= William Wilson (architect) =

English architect, builder and sculptor (1641–1710)

Sir William Wilson (1641 – 3 June 1710) was an English architect, builder and sculptor.

==Biography==
===Early life===
Born in 1641 in Leicester, he was the son of a baker. In his early life, it is believed that he served an apprenticeship with a statuary mason. It is also claimed that he studied under Sir Christopher Wren at the University of Oxford where he learned to become an architect. He moved to work in Sutton Coldfield in the historic county of Warwickshire after studying.

His first work was Peddimore Hall in Sutton Coldfield. William Wood commissioned Wilson to design the house which was completed in 1659. Wilson was then appointed to carve a statue of King Charles II for the west front of Lichfield Cathedral in 1669. In the following year, he carved an entrance porch for Sudbury Hall in Derbyshire and in 1671, he carved family monuments for the Wilbraham family at Weston Church in Staffordshire. On 11 March 1682, at Masons Hall, London, he was initiated into the Acception, an exclusive lodge of accepted Masons. In 1689, Wilson worked at Nottingham Castle to carve an equestrian statue of William, Duke of Newcastle-upon-Tyne.

===Career, knighthood, and marriage===
In 1677, Jane Pudsey commissioned him to create a monument to her dead husband. When completed, it was placed in Sutton Coldfield Church. Whilst carving the monument, Wilson developed a relationship and eventually fell in love with Jane Pudsey, who had been left widowed following the death of her husband, Henry Pudsey. She was forced to leave Langley Hall as she no longer possessed the house. During the relationship with Jane Pudsey, Wilson designed and constructed Moat House on the Lichfield Road in Sutton Coldfield. Here the couple lived after its completion in 1680. As a result of her influence in the courts, she secured a knighthood for him in 1681, and shortly after, married him. The gatehouse at 14 Lichfield Road, next to Moat House, has been attributed to William Wilson and was built around 1680.
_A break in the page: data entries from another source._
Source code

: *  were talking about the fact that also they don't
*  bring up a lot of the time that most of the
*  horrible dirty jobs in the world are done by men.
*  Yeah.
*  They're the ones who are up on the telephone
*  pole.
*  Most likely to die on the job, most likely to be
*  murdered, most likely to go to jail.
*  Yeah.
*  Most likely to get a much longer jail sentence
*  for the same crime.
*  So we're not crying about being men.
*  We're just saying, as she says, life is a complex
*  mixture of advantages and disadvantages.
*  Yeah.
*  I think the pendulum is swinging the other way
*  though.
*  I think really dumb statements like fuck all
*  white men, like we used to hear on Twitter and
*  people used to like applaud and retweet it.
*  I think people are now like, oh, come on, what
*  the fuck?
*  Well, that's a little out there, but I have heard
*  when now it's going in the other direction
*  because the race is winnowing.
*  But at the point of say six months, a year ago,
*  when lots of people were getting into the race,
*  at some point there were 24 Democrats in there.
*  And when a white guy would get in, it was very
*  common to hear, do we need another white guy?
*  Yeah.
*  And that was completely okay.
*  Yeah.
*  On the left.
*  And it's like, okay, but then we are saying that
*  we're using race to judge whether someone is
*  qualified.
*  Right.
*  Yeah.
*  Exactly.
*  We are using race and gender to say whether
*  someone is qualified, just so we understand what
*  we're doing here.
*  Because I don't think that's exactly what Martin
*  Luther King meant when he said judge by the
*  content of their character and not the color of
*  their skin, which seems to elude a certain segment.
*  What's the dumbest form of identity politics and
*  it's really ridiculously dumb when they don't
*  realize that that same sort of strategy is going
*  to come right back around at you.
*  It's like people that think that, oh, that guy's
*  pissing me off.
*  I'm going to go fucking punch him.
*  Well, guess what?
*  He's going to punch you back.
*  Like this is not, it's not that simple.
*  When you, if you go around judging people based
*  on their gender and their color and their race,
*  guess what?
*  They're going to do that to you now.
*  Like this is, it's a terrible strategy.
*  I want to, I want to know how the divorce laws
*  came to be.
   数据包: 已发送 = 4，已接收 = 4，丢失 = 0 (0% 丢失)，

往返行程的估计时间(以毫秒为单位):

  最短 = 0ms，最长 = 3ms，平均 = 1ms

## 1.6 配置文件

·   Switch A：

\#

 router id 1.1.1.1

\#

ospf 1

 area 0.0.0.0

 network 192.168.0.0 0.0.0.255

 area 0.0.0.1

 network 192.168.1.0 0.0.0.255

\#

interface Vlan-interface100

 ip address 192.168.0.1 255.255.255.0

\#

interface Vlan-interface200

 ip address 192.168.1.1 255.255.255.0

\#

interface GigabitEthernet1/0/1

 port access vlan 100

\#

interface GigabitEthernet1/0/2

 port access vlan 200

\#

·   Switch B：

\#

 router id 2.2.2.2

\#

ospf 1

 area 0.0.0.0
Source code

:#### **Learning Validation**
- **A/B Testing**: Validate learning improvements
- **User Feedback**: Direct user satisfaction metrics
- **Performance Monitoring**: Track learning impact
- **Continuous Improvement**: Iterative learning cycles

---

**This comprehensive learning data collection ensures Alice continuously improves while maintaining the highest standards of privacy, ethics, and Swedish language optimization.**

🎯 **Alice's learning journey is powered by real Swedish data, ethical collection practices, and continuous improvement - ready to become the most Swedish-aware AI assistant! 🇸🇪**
In 1693, Wilson was commissioned to design and build Sir John Moore's Grammar School in Appleby Parva, Leicestershire. This was completed in 1697, and he then set to work on two allegorical statues above the porch to Castle Bromwich Hall, which was owned by Sir John Bridgeman, in Warwickshire. In the next year, he was appointed by the Crown Commissioners for the reconstruction of St. Mary's Church in Warwick, which had been destroyed by fire in 1694.

===Final years===
One of Wilson's last major works was Four Oaks Hall in the Four Oaks area of Sutton Coldfield. Jane Pudsey's daughter, Elizabeth Pudsey, married an Irishman named Lord Ffolliot. Lord Ffolliot asked William Wilson to design the hall in the late 17th century. The hall was demolished in 1898.

In Church Gresley, Derbyshire, Wilson carved a monument dedicated to Sir Thomas Gresley, 2nd Baronet of Drakelow for St George and St Mary's Parish Church. His last work was commissioned in 1708 by King Edward's Grammar School in Birmingham, for which he carved a statue of King Edward VI.

He died on 3 June 1710, after his wife had died. He requested that he be buried in the Pudsey vault, alongside his wife, however, this caused controversy and, as a result, he bought a plot of land adjacent to the vault for his burial place. After his death, the church built a vestry over his grave so that his grave was inside the church.